### Your goal
Look below for the line holding "p5-WWW-RobotRules-6.02nb1 Perl 5" and the line holding "and API implementation". Repeat those two and everything between, exactly.

### Records for the task
_____
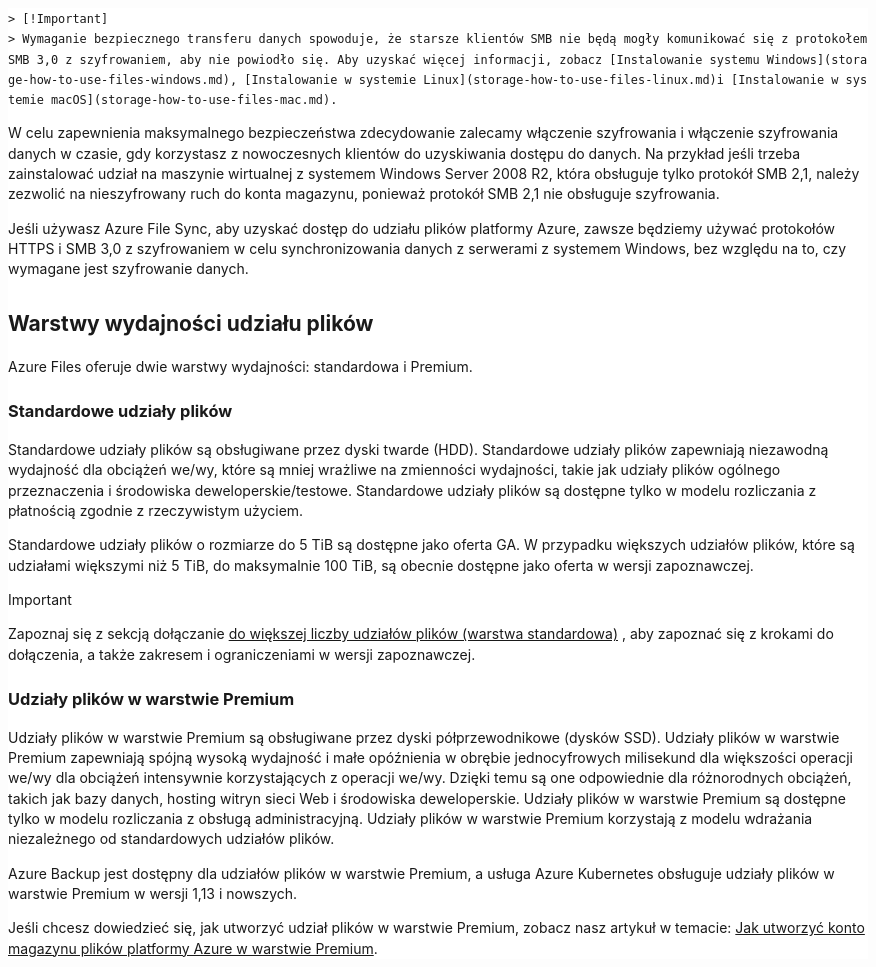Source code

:    > [!Important]  
    > Wymaganie bezpiecznego transferu danych spowoduje, że starsze klientów SMB nie będą mogły komunikować się z protokołem SMB 3,0 z szyfrowaniem, aby nie powiodło się. Aby uzyskać więcej informacji, zobacz [Instalowanie systemu Windows](storage-how-to-use-files-windows.md), [Instalowanie w systemie Linux](storage-how-to-use-files-linux.md)i [Instalowanie w systemie macOS](storage-how-to-use-files-mac.md).

W celu zapewnienia maksymalnego bezpieczeństwa zdecydowanie zalecamy włączenie szyfrowania i włączenie szyfrowania danych w czasie, gdy korzystasz z nowoczesnych klientów do uzyskiwania dostępu do danych. Na przykład jeśli trzeba zainstalować udział na maszynie wirtualnej z systemem Windows Server 2008 R2, która obsługuje tylko protokół SMB 2,1, należy zezwolić na nieszyfrowany ruch do konta magazynu, ponieważ protokół SMB 2,1 nie obsługuje szyfrowania.

Jeśli używasz Azure File Sync, aby uzyskać dostęp do udziału plików platformy Azure, zawsze będziemy używać protokołów HTTPS i SMB 3,0 z szyfrowaniem w celu synchronizowania danych z serwerami z systemem Windows, bez względu na to, czy wymagane jest szyfrowanie danych.

## <a name="file-share-performance-tiers"></a>Warstwy wydajności udziału plików

Azure Files oferuje dwie warstwy wydajności: standardowa i Premium.

### <a name="standard-file-shares"></a>Standardowe udziały plików

Standardowe udziały plików są obsługiwane przez dyski twarde (HDD). Standardowe udziały plików zapewniają niezawodną wydajność dla obciążeń we/wy, które są mniej wrażliwe na zmienności wydajności, takie jak udziały plików ogólnego przeznaczenia i środowiska deweloperskie/testowe. Standardowe udziały plików są dostępne tylko w modelu rozliczania z płatnością zgodnie z rzeczywistym użyciem.

Standardowe udziały plików o rozmiarze do 5 TiB są dostępne jako oferta GA. W przypadku większych udziałów plików, które są udziałami większymi niż 5 TiB, do maksymalnie 100 TiB, są obecnie dostępne jako oferta w wersji zapoznawczej.

> [!IMPORTANT]
> Zapoznaj się z sekcją dołączanie [do większej liczby udziałów plików (warstwa standardowa)](#onboard-to-larger-file-shares-standard-tier) , aby zapoznać się z krokami do dołączenia, a także zakresem i ograniczeniami w wersji zapoznawczej.

### <a name="premium-file-shares"></a>Udziały plików w warstwie Premium

Udziały plików w warstwie Premium są obsługiwane przez dyski półprzewodnikowe (dysków SSD). Udziały plików w warstwie Premium zapewniają spójną wysoką wydajność i małe opóźnienia w obrębie jednocyfrowych milisekund dla większości operacji we/wy dla obciążeń intensywnie korzystających z operacji we/wy. Dzięki temu są one odpowiednie dla różnorodnych obciążeń, takich jak bazy danych, hosting witryn sieci Web i środowiska deweloperskie. Udziały plików w warstwie Premium są dostępne tylko w modelu rozliczania z obsługą administracyjną. Udziały plików w warstwie Premium korzystają z modelu wdrażania niezależnego od standardowych udziałów plików.

Azure Backup jest dostępny dla udziałów plików w warstwie Premium, a usługa Azure Kubernetes obsługuje udziały plików w warstwie Premium w wersji 1,13 i nowszych.

Jeśli chcesz dowiedzieć się, jak utworzyć udział plików w warstwie Premium, zobacz nasz artykuł w temacie: [Jak utworzyć konto magazynu plików platformy Azure w warstwie Premium](storage-how-to-create-premium-fileshare.md).
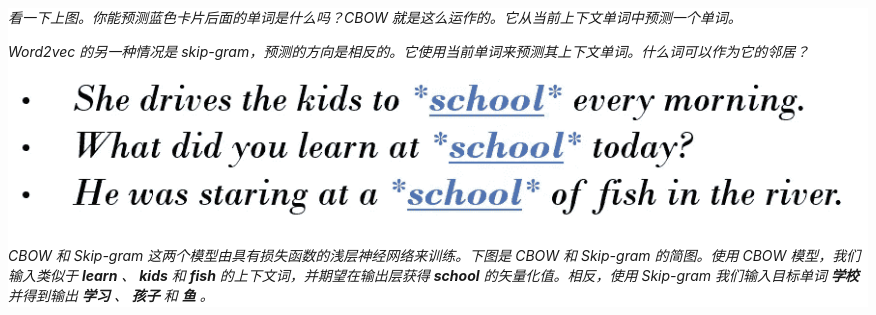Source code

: *看一下上图。你能预测蓝色卡片后面的单词是什么吗？CBOW 就是这么运作的。它从当前上下文单词中预测一个单词。*

*Word2vec 的另一种情况是 skip-gram，预测的方向是相反的。它使用当前单词来预测其上下文单词。什么词可以作为它的邻居？*

*![](img/3b8365e0bc39be5bec7ea3591aec2f5e.png)*

*CBOW 和 Skip-gram 这两个模型由具有损失函数的浅层神经网络来训练。下图是 CBOW 和 Skip-gram 的简图。使用 CBOW 模型，我们输入类似于 ***learn*** 、 ***kids*** 和 ***fish*** 的上下文词，并期望在输出层获得 ***school*** 的矢量化值。相反，使用 Skip-gram 我们输入目标单词 ***学校*** 并得到输出 ***学习*** 、 ***孩子*** 和 ***鱼*** 。*
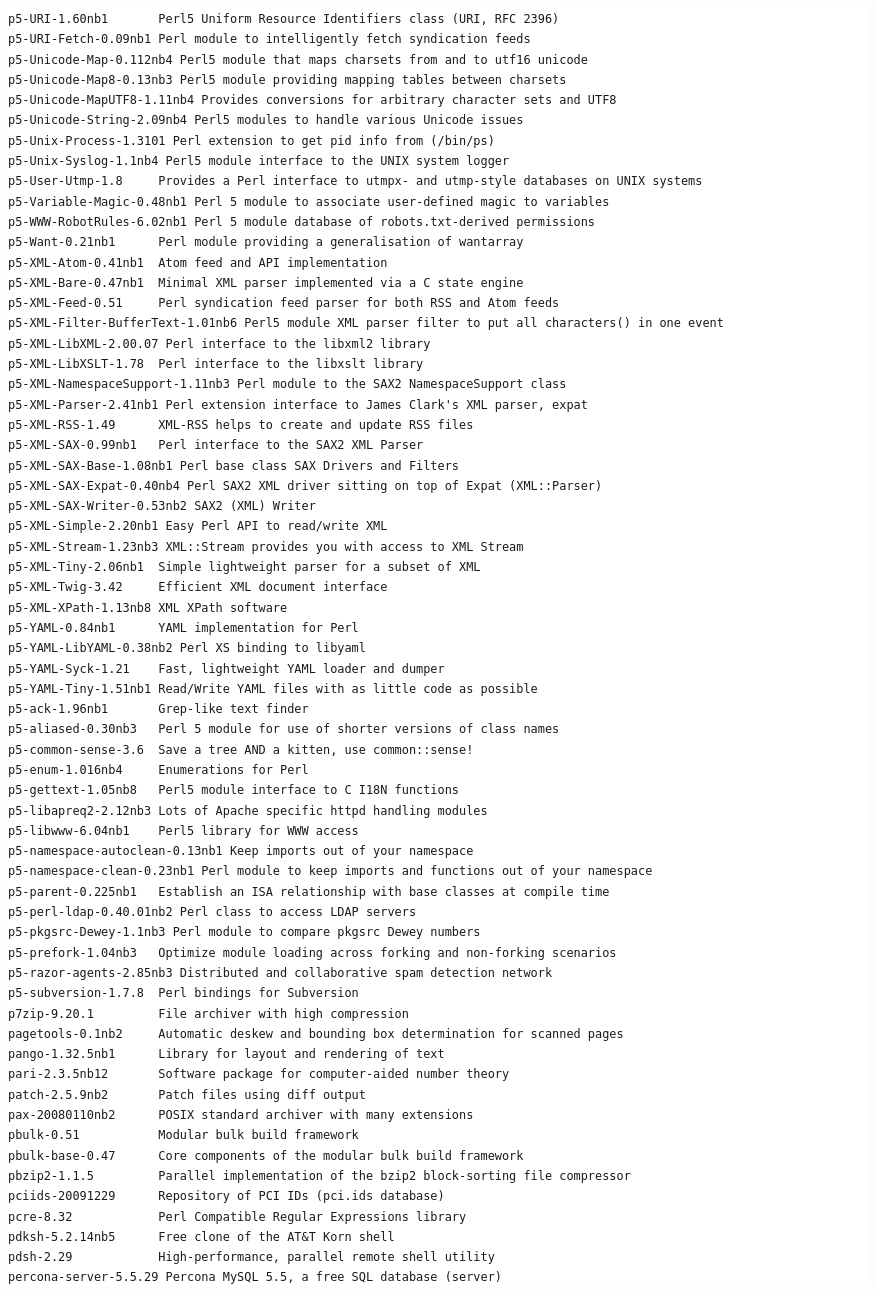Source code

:     p5-URI-1.60nb1       Perl5 Uniform Resource Identifiers class (URI, RFC 2396)
    p5-URI-Fetch-0.09nb1 Perl module to intelligently fetch syndication feeds
    p5-Unicode-Map-0.112nb4 Perl5 module that maps charsets from and to utf16 unicode
    p5-Unicode-Map8-0.13nb3 Perl5 module providing mapping tables between charsets
    p5-Unicode-MapUTF8-1.11nb4 Provides conversions for arbitrary character sets and UTF8
    p5-Unicode-String-2.09nb4 Perl5 modules to handle various Unicode issues
    p5-Unix-Process-1.3101 Perl extension to get pid info from (/bin/ps)
    p5-Unix-Syslog-1.1nb4 Perl5 module interface to the UNIX system logger
    p5-User-Utmp-1.8     Provides a Perl interface to utmpx- and utmp-style databases on UNIX systems
    p5-Variable-Magic-0.48nb1 Perl 5 module to associate user-defined magic to variables
    p5-WWW-RobotRules-6.02nb1 Perl 5 module database of robots.txt-derived permissions
    p5-Want-0.21nb1      Perl module providing a generalisation of wantarray
    p5-XML-Atom-0.41nb1  Atom feed and API implementation
    p5-XML-Bare-0.47nb1  Minimal XML parser implemented via a C state engine
    p5-XML-Feed-0.51     Perl syndication feed parser for both RSS and Atom feeds
    p5-XML-Filter-BufferText-1.01nb6 Perl5 module XML parser filter to put all characters() in one event
    p5-XML-LibXML-2.00.07 Perl interface to the libxml2 library
    p5-XML-LibXSLT-1.78  Perl interface to the libxslt library
    p5-XML-NamespaceSupport-1.11nb3 Perl module to the SAX2 NamespaceSupport class
    p5-XML-Parser-2.41nb1 Perl extension interface to James Clark's XML parser, expat
    p5-XML-RSS-1.49      XML-RSS helps to create and update RSS files
    p5-XML-SAX-0.99nb1   Perl interface to the SAX2 XML Parser
    p5-XML-SAX-Base-1.08nb1 Perl base class SAX Drivers and Filters
    p5-XML-SAX-Expat-0.40nb4 Perl SAX2 XML driver sitting on top of Expat (XML::Parser)
    p5-XML-SAX-Writer-0.53nb2 SAX2 (XML) Writer
    p5-XML-Simple-2.20nb1 Easy Perl API to read/write XML
    p5-XML-Stream-1.23nb3 XML::Stream provides you with access to XML Stream
    p5-XML-Tiny-2.06nb1  Simple lightweight parser for a subset of XML
    p5-XML-Twig-3.42     Efficient XML document interface
    p5-XML-XPath-1.13nb8 XML XPath software
    p5-YAML-0.84nb1      YAML implementation for Perl
    p5-YAML-LibYAML-0.38nb2 Perl XS binding to libyaml
    p5-YAML-Syck-1.21    Fast, lightweight YAML loader and dumper
    p5-YAML-Tiny-1.51nb1 Read/Write YAML files with as little code as possible
    p5-ack-1.96nb1       Grep-like text finder
    p5-aliased-0.30nb3   Perl 5 module for use of shorter versions of class names
    p5-common-sense-3.6  Save a tree AND a kitten, use common::sense!
    p5-enum-1.016nb4     Enumerations for Perl
    p5-gettext-1.05nb8   Perl5 module interface to C I18N functions
    p5-libapreq2-2.12nb3 Lots of Apache specific httpd handling modules
    p5-libwww-6.04nb1    Perl5 library for WWW access
    p5-namespace-autoclean-0.13nb1 Keep imports out of your namespace
    p5-namespace-clean-0.23nb1 Perl module to keep imports and functions out of your namespace
    p5-parent-0.225nb1   Establish an ISA relationship with base classes at compile time
    p5-perl-ldap-0.40.01nb2 Perl class to access LDAP servers
    p5-pkgsrc-Dewey-1.1nb3 Perl module to compare pkgsrc Dewey numbers
    p5-prefork-1.04nb3   Optimize module loading across forking and non-forking scenarios
    p5-razor-agents-2.85nb3 Distributed and collaborative spam detection network
    p5-subversion-1.7.8  Perl bindings for Subversion
    p7zip-9.20.1         File archiver with high compression
    pagetools-0.1nb2     Automatic deskew and bounding box determination for scanned pages
    pango-1.32.5nb1      Library for layout and rendering of text
    pari-2.3.5nb12       Software package for computer-aided number theory
    patch-2.5.9nb2       Patch files using diff output
    pax-20080110nb2      POSIX standard archiver with many extensions
    pbulk-0.51           Modular bulk build framework
    pbulk-base-0.47      Core components of the modular bulk build framework
    pbzip2-1.1.5         Parallel implementation of the bzip2 block-sorting file compressor
    pciids-20091229      Repository of PCI IDs (pci.ids database)
    pcre-8.32            Perl Compatible Regular Expressions library
    pdksh-5.2.14nb5      Free clone of the AT&T Korn shell
    pdsh-2.29            High-performance, parallel remote shell utility
    percona-server-5.5.29 Percona MySQL 5.5, a free SQL database (server)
_____
### Answer to this exercise
    p5-WWW-RobotRules-6.02nb1 Perl 5 module database of robots.txt-derived permissions
    p5-Want-0.21nb1      Perl module providing a generalisation of wantarray
    p5-XML-Atom-0.41nb1  Atom feed and API implementation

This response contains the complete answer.